Las cosas no se dan por casualidad. Hay dos aspectos del juego que fueron de la mano en la temporada pasada: su condición física y sus problemas de faltas. Yendo al grano, Bynum hacía faltas por no estar bien físicamente, y esto lo frustraba. Era un círculo vicioso: empezaba con un error en defensa, seguía con una equivocación en ataque, y la confianza se desvanecía, tanto de él mismo, como por parte de sus compañeros y entrenador.
De a poco, la situación está empezando a cambiar. Está claro que el Maestro Zen valora el progreso que ha tenido Bynum en la temporada baja y le está dando oportunidades de mejora.
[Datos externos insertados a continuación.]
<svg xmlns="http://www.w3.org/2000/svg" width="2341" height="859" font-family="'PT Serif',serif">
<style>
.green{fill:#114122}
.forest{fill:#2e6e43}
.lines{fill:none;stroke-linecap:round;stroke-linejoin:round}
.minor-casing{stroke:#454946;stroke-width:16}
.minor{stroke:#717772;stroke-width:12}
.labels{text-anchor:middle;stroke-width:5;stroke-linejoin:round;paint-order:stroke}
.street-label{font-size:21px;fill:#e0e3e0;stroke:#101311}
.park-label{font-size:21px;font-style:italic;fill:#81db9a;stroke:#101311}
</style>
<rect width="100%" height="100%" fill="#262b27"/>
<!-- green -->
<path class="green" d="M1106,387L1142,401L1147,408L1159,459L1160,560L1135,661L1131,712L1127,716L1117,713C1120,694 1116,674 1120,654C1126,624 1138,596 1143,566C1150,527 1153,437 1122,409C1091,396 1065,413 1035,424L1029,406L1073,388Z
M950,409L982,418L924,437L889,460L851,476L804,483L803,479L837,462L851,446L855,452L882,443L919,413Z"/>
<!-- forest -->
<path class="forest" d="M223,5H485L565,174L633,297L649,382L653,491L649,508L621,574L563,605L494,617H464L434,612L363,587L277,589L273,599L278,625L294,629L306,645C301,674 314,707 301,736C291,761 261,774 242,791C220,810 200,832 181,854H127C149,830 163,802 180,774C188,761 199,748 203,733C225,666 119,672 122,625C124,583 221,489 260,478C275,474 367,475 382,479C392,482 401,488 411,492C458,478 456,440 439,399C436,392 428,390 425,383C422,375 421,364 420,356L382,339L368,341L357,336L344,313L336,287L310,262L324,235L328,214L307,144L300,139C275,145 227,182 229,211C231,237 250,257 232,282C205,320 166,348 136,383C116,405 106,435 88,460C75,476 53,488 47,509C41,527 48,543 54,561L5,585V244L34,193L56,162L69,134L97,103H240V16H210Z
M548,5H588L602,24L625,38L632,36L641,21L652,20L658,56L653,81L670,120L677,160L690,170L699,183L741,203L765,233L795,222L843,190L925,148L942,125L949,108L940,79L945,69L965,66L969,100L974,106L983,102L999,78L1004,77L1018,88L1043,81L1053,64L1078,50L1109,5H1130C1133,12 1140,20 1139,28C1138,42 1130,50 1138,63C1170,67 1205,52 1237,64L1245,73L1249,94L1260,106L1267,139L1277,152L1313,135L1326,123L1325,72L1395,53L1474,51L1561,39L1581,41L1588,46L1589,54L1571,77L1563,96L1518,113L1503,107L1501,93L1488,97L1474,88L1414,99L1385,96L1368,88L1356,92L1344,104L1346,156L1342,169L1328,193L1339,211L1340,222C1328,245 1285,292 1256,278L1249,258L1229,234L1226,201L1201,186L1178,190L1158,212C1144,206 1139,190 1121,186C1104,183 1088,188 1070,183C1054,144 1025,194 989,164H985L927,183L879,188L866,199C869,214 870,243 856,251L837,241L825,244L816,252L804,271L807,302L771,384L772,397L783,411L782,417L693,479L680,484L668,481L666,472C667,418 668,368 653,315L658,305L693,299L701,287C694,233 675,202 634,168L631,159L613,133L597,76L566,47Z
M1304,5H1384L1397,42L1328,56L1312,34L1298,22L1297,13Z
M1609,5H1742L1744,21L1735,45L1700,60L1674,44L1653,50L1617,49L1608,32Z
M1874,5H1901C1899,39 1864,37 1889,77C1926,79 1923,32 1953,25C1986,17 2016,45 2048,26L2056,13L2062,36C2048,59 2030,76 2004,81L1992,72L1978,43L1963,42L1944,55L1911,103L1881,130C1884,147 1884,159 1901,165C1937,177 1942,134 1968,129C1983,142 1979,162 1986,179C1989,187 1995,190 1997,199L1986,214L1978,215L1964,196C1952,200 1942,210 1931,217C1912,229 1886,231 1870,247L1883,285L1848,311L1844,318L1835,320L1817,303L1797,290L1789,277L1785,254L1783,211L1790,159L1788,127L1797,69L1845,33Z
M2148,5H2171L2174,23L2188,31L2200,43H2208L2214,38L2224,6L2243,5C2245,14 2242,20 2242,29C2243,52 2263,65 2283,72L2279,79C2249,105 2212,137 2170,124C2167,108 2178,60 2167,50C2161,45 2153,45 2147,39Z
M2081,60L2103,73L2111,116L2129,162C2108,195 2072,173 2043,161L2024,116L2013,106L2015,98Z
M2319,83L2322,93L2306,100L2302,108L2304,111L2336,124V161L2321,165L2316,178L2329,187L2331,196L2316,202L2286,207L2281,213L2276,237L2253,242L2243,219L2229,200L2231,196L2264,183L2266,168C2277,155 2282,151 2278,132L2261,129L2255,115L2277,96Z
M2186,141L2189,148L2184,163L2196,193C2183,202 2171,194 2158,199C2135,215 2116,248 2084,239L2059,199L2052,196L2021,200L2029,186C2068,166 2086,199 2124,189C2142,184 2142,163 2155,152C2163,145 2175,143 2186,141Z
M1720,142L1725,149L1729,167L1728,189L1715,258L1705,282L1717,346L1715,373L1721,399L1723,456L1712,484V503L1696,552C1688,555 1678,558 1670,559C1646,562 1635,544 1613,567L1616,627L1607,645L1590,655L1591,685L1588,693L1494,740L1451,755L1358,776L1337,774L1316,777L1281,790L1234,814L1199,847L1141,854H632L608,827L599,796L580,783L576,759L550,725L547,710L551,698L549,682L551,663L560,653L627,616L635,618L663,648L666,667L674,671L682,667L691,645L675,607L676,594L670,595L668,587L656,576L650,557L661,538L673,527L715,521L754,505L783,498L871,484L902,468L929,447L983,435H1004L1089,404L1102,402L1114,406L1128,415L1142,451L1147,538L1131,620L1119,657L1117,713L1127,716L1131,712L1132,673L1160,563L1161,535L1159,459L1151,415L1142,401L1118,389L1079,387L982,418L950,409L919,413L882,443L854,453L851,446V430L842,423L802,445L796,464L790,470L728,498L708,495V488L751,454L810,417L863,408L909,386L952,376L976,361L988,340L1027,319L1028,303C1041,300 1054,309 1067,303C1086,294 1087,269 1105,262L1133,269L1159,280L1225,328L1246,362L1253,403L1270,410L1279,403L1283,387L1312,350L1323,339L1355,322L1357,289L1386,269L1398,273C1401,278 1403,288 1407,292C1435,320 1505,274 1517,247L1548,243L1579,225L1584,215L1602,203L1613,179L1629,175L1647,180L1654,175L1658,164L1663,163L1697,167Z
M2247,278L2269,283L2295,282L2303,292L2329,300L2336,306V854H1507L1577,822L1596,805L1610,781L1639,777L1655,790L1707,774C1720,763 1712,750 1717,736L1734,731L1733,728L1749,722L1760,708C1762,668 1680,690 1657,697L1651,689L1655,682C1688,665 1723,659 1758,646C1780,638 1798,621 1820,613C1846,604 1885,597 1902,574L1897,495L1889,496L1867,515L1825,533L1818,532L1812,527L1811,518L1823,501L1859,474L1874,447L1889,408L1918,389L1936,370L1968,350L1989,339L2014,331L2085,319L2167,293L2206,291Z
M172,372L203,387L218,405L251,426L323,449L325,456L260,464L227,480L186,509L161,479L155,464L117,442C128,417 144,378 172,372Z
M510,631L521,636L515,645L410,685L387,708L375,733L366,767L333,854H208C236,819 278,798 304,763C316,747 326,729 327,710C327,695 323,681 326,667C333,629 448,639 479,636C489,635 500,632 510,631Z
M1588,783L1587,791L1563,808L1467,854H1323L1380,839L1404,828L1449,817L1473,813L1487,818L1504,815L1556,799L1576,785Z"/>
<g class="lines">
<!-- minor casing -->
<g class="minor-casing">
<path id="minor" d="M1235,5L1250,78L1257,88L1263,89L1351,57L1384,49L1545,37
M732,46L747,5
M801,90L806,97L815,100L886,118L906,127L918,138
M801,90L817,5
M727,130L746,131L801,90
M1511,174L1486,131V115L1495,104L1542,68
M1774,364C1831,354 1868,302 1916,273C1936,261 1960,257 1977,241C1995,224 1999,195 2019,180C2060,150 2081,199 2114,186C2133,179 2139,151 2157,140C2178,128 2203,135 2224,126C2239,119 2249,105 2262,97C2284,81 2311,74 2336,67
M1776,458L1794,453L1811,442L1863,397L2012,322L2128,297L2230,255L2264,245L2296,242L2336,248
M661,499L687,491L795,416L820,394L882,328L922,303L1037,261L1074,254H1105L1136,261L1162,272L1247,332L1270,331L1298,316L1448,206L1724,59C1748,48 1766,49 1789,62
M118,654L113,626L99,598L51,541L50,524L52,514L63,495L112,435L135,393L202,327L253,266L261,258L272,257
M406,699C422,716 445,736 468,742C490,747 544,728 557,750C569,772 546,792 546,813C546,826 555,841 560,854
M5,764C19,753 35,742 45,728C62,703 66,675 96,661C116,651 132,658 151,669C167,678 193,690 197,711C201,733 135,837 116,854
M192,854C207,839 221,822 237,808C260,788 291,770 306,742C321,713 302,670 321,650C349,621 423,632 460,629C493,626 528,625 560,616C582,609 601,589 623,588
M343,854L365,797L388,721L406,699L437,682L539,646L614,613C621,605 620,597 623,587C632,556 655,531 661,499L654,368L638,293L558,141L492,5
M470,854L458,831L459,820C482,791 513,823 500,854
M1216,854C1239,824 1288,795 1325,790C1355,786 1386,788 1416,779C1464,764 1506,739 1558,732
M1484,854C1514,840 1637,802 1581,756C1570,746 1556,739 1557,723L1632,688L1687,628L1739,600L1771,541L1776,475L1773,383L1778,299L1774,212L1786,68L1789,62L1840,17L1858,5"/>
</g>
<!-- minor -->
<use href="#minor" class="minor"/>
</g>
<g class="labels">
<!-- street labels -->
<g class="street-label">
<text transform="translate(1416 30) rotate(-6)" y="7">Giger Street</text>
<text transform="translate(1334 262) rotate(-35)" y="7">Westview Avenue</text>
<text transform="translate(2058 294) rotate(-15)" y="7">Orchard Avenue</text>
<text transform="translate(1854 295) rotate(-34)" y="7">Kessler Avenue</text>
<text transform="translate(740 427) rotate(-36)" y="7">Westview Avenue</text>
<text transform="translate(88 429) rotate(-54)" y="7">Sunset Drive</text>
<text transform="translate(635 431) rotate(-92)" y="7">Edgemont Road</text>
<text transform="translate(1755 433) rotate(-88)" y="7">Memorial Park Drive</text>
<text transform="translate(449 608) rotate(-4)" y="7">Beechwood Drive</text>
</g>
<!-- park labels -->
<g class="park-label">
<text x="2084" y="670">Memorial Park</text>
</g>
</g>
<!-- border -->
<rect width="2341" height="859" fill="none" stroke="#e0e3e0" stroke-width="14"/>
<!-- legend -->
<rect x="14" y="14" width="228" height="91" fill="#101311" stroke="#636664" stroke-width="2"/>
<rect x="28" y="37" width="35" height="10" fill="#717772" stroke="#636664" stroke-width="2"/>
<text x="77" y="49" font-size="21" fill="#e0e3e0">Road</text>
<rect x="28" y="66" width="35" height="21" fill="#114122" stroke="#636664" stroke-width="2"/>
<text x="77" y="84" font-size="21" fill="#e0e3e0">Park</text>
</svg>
Tanto Derek Fisher como Kobe Bryant -y también los perimetrales reserva- buscan a Bynum en 45º para que juegue situaciones de uno contra uno en la pintura. Pase al poste y corte al lado débil, para que el interno marque la diferencia. Esto sirve para que gane en confianza Bynum -en base a sus movimientos de piernas y su semi-gancho aceitado- y para que el equipo vuelva a confiar en su talento.
A su vez, le ha servido a los Lakers que Pau Gasol y Lamar Odom no hayan jugado en estos últimos partidos de preparación, lo que le da gravitación a Bynum y minutos para que vaya dejando en el pasado sus tres puntos débiles: acondicionamiento físico, problemas de faltas y fortaleza mental.
Bynum, que fue en 2008 nombrado como “Next great center”, quiere volver a ser dominante en la pintura. Su objetivo individual es volver a ser parte de un All-Star.
En cuanto a lo grupal, si bien nadie duda que Phil Jackson pasará a Pat Riley en victorias siendo entrenador de los Lakers (necesita sólo 38), la pregunta del millón es si el equipo angelino puede ser aún mejor que en la temporada pasada. Mientras la mayoría apunta su mirada hacia Artest, la clave sigue siendo Bynum: si el gigante que nadie nombra vuelve a ser la estrella que fue tiempo atrás, los Lakers serán invencibles.
Y esta temporada, que en los papeles aparece muy atractiva, podrá terminar siendo monótona.